AIM OF THE EXERCISE — Copy the records below line by line and word for word, from the very first line through the line with "right front paw: (222, 255)", omitting each picture.

RECORDS PROVIDED —
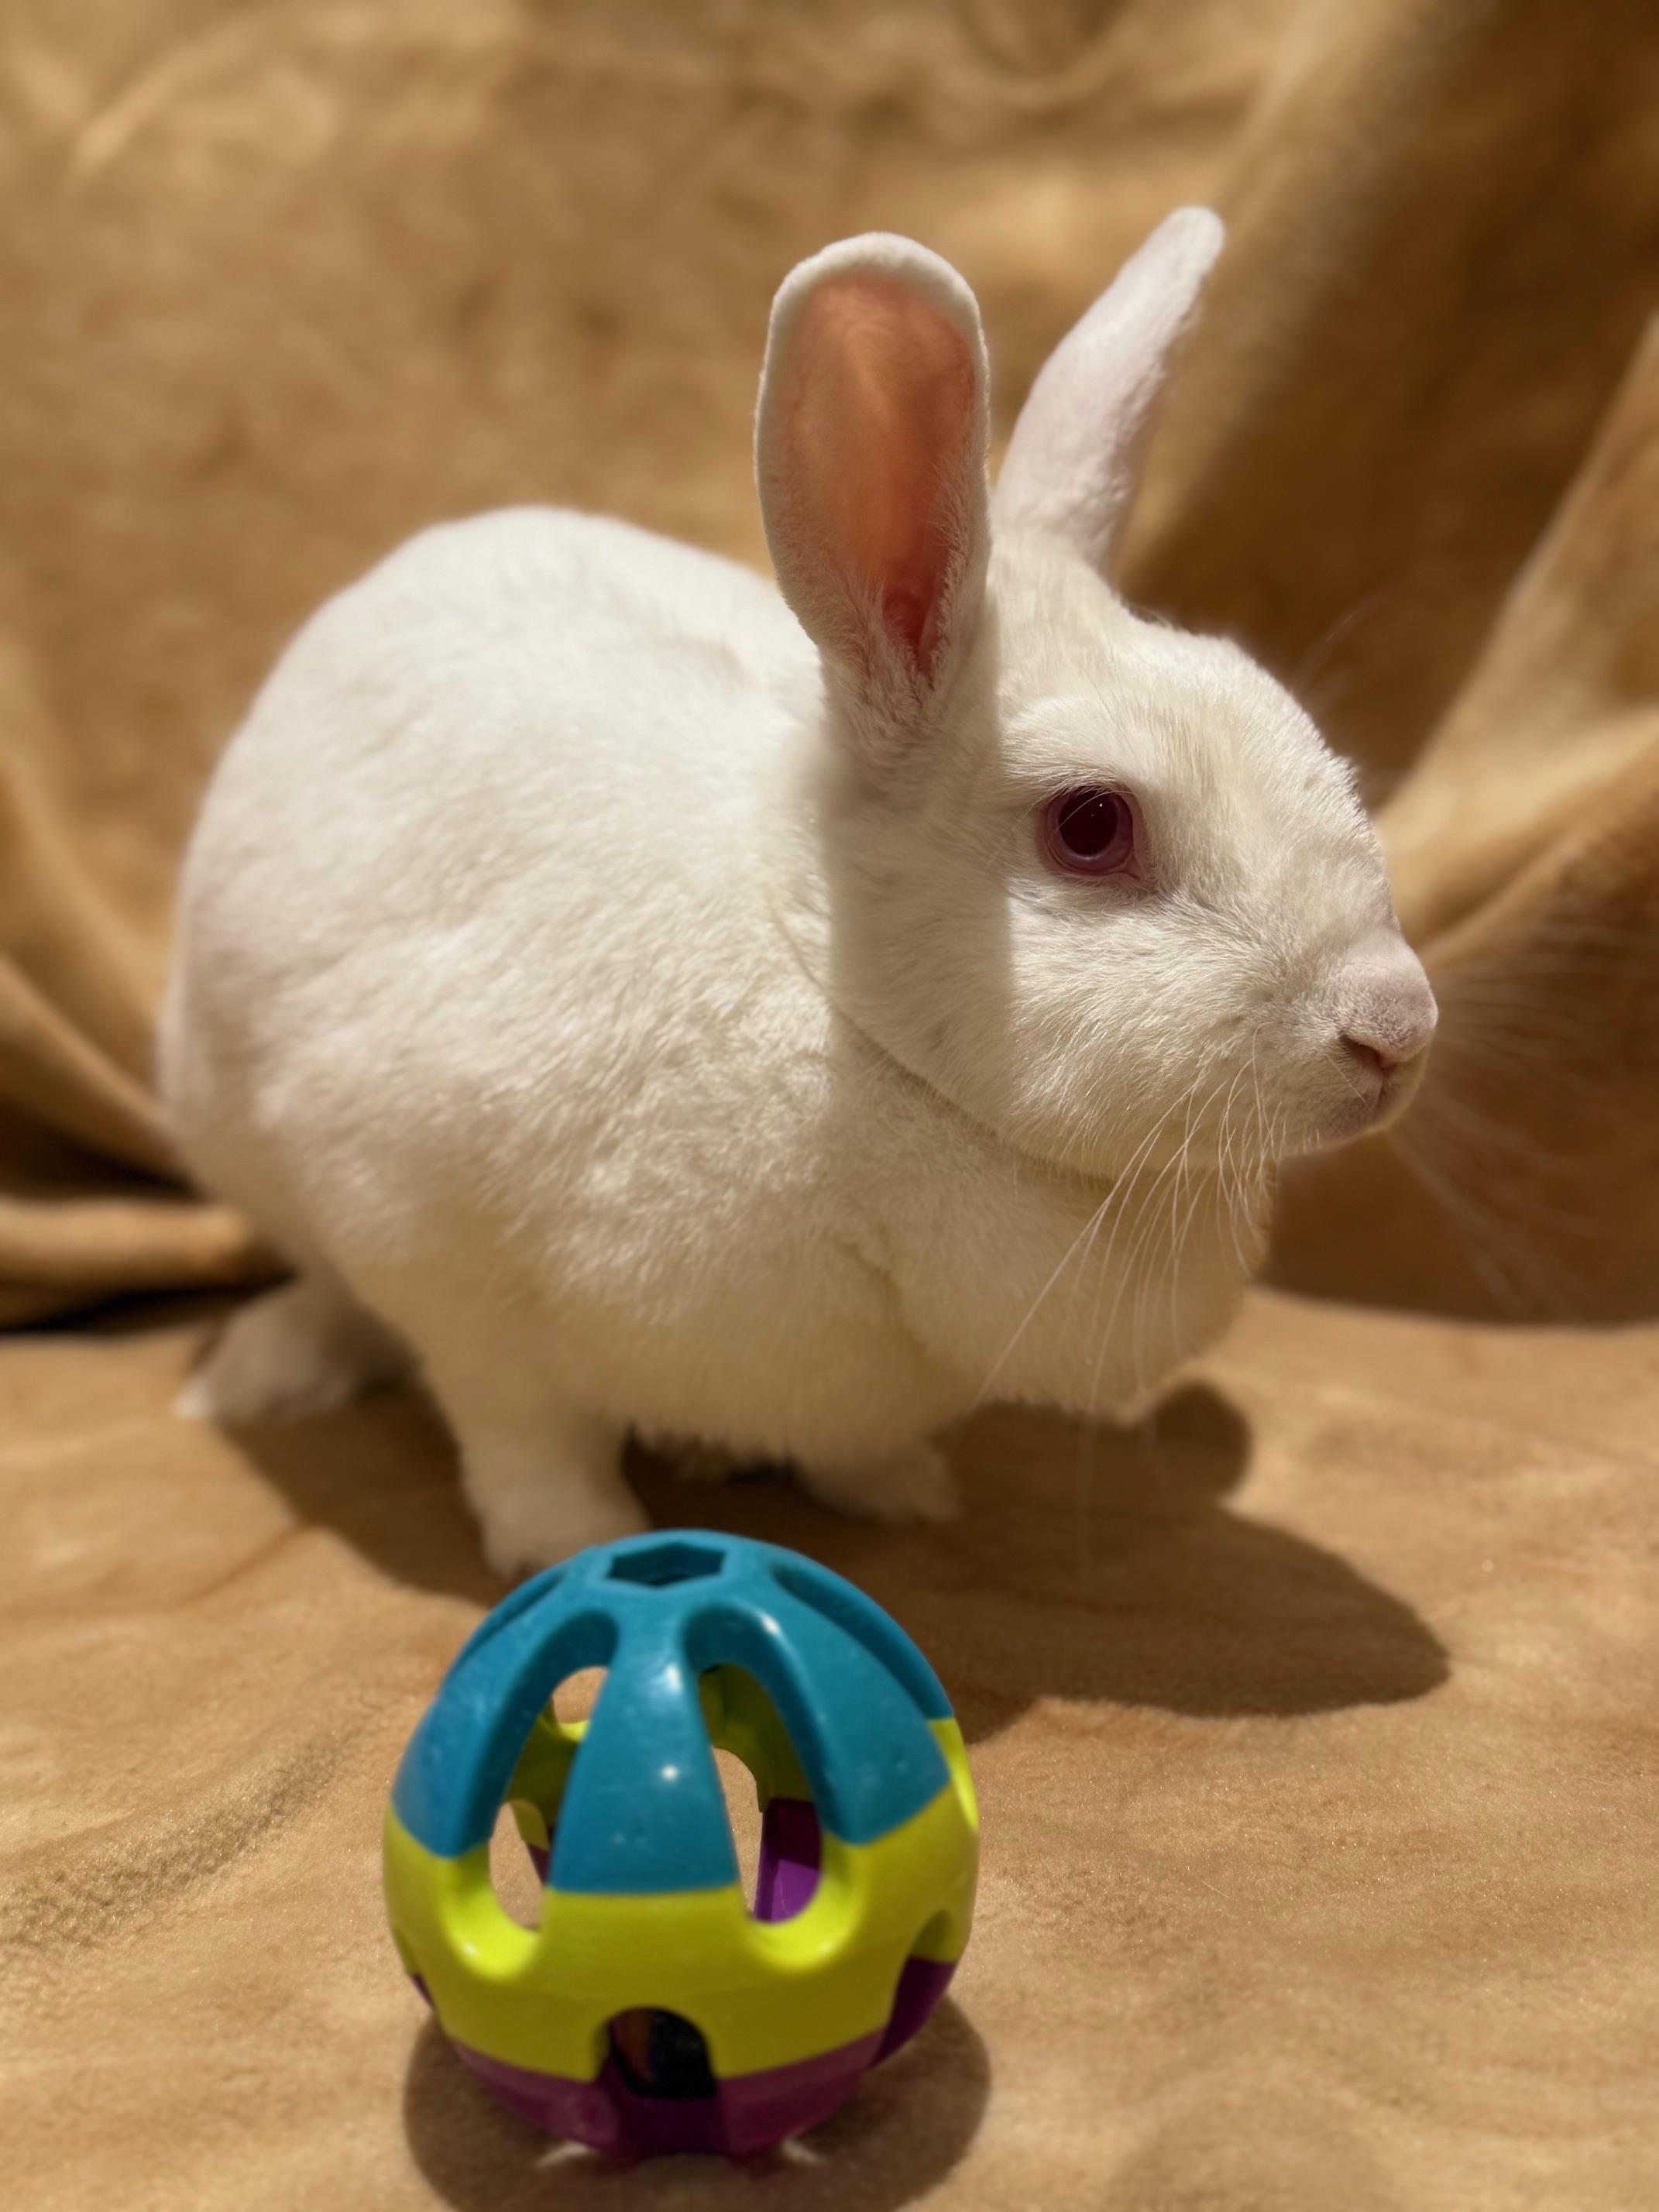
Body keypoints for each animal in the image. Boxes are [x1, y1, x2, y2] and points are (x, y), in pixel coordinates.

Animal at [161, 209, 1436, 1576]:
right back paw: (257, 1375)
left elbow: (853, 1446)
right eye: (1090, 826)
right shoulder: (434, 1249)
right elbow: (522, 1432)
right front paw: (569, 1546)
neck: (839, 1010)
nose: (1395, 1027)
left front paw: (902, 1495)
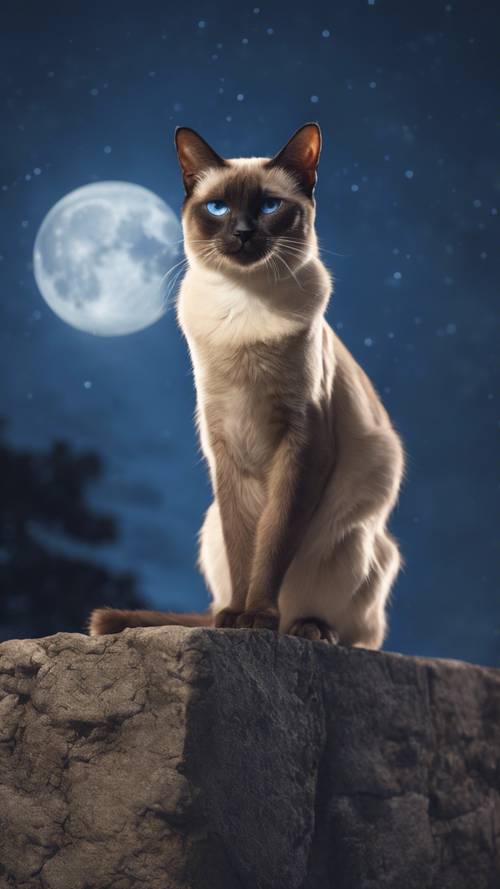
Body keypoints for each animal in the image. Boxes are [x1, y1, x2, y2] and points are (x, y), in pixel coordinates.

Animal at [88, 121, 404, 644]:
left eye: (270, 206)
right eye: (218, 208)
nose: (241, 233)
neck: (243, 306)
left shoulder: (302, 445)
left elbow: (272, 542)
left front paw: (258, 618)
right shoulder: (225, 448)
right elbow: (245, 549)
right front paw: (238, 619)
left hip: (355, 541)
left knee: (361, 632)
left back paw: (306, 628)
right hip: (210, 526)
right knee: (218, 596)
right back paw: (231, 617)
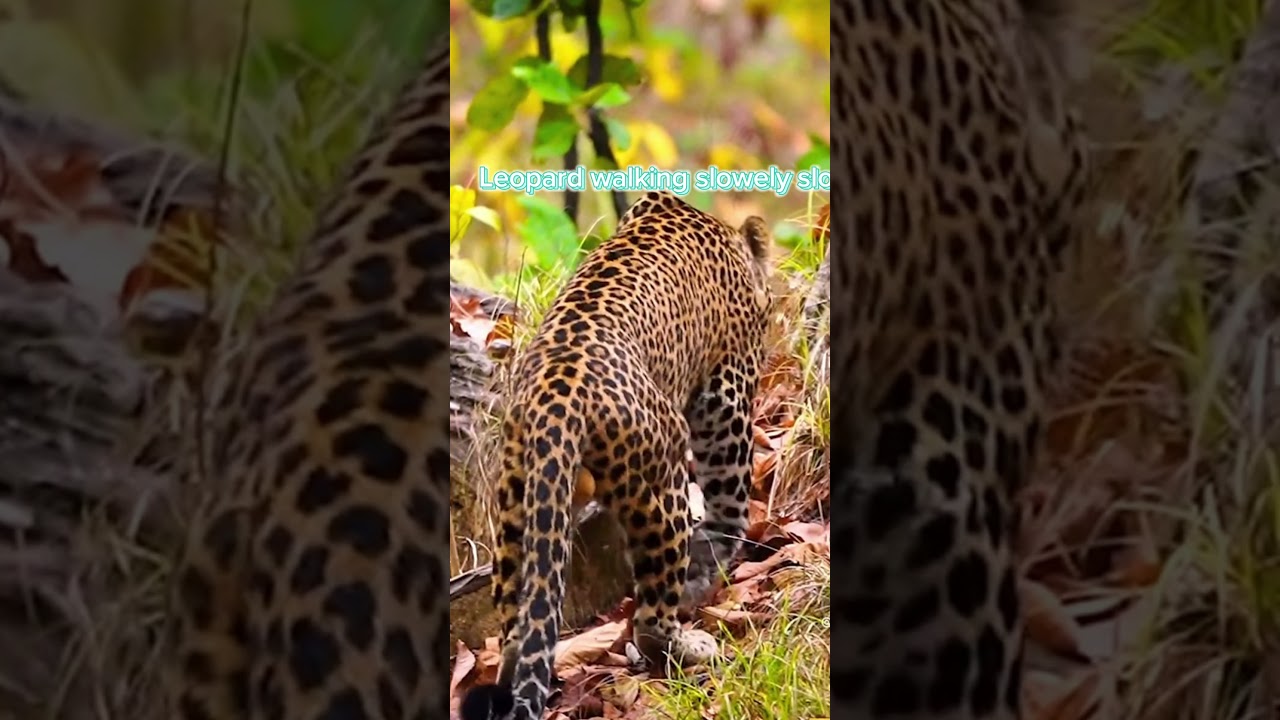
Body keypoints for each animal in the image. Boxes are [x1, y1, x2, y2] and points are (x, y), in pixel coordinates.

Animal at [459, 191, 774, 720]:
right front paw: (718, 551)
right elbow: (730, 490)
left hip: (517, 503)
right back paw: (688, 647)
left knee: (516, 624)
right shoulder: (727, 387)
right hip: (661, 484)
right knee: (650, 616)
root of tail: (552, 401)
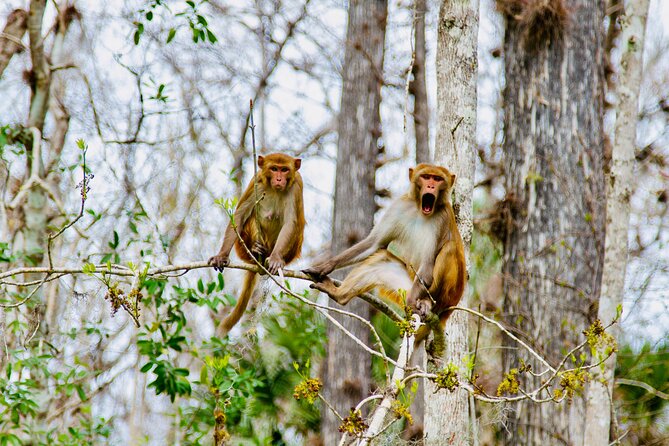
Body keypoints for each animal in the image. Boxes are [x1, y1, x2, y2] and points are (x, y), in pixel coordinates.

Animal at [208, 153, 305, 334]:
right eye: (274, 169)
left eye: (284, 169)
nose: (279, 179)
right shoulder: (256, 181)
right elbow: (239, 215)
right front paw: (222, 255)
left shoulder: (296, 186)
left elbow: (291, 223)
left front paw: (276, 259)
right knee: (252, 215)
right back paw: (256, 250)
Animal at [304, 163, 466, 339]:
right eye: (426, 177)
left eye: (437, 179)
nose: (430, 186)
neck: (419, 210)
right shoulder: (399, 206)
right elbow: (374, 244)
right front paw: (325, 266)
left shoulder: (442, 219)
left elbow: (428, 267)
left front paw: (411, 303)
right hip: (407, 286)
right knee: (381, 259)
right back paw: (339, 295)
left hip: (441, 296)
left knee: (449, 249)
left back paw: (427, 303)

ANSWER TO THIS TASK —
Body keypoints for each animal in the image. Boxes are [x1, y1, x2, y2] and points are (x, y), in pixel coordinates.

Animal at [161, 209, 1436, 1576]:
right back paw: (257, 1375)
left elbow: (853, 1446)
right eye: (1090, 826)
right shoulder: (434, 1249)
right elbow: (522, 1432)
right front paw: (569, 1546)
neck: (839, 1010)
nose: (1395, 1027)
left front paw: (902, 1495)
Body keypoints for each animal in the image. Boxes are [x1, y1, x2, y2] and points are (x, y), in pixel coordinates.

Animal at [88, 121, 404, 644]:
left eye: (270, 206)
right eye: (218, 208)
nose: (241, 233)
neck: (243, 306)
left shoulder: (302, 445)
left elbow: (272, 542)
left front paw: (258, 618)
right shoulder: (225, 448)
right elbow: (245, 549)
right front paw: (238, 619)
left hip: (355, 541)
left knee: (361, 632)
left back paw: (306, 628)
right hip: (210, 526)
right knee: (218, 596)
right back paw: (231, 617)
Body keypoints for each animal in the image. Boxes are [x1, y1, x2, y2] and points are (x, y), in pixel coordinates.

Animal at [459, 191, 774, 720]:
right front paw: (718, 551)
right elbow: (730, 490)
left hip: (517, 503)
right back paw: (688, 647)
left knee: (516, 624)
right shoulder: (727, 387)
right hip: (661, 484)
right knee: (650, 616)
root of tail: (552, 401)
Body keypoints for each animal in the image. Boxes are [x1, y1, x2, y2] and points are (x, y), in pixel coordinates.

Animal at [208, 153, 305, 334]:
right eye: (274, 169)
left eye: (284, 169)
nose: (279, 179)
right shoulder: (256, 181)
right elbow: (239, 215)
right front paw: (222, 255)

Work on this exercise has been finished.